* **THE TASK**:
Please reproduce the items verbatim, starting at the line containing "RÉKA BLOGJA" and ending at the line containing "Ακολουθήστε μας", with both of those lines included.

* **Saved data entries**:
<<<<

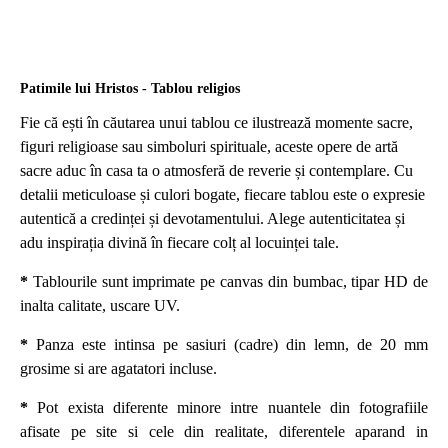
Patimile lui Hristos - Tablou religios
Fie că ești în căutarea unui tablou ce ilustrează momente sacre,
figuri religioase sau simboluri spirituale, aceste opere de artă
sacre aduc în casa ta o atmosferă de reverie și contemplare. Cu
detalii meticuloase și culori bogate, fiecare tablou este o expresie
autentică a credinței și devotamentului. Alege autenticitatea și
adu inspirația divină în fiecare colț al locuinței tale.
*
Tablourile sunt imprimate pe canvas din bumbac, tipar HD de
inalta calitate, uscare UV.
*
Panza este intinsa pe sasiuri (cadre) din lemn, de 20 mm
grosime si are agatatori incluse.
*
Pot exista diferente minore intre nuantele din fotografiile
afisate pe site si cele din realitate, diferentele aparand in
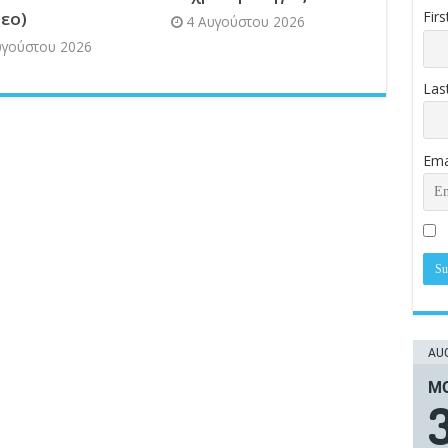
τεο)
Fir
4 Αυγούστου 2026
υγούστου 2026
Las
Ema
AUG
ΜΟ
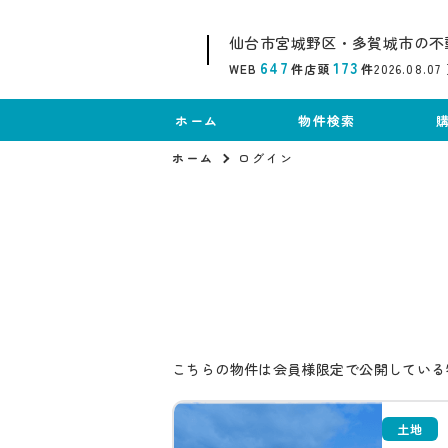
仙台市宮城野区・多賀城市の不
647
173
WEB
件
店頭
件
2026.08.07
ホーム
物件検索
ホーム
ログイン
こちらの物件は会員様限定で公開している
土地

>>>>
<<<<

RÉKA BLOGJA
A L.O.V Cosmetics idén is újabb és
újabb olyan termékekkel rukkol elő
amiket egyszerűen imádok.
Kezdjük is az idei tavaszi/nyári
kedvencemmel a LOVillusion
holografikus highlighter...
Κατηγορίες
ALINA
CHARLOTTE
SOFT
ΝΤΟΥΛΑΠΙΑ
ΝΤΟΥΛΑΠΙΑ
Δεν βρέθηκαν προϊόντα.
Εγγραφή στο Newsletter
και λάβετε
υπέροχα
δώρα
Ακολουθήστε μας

>>>>

* **EXPECTED ANSWER**:
RÉKA BLOGJA
A L.O.V Cosmetics idén is újabb és
újabb olyan termékekkel rukkol elő
amiket egyszerűen imádok.
Kezdjük is az idei tavaszi/nyári
kedvencemmel a LOVillusion
holografikus highlighter...
Κατηγορίες
ALINA
CHARLOTTE
SOFT
ΝΤΟΥΛΑΠΙΑ
ΝΤΟΥΛΑΠΙΑ
Δεν βρέθηκαν προϊόντα.
Εγγραφή στο Newsletter
και λάβετε
υπέροχα
δώρα
Ακολουθήστε μας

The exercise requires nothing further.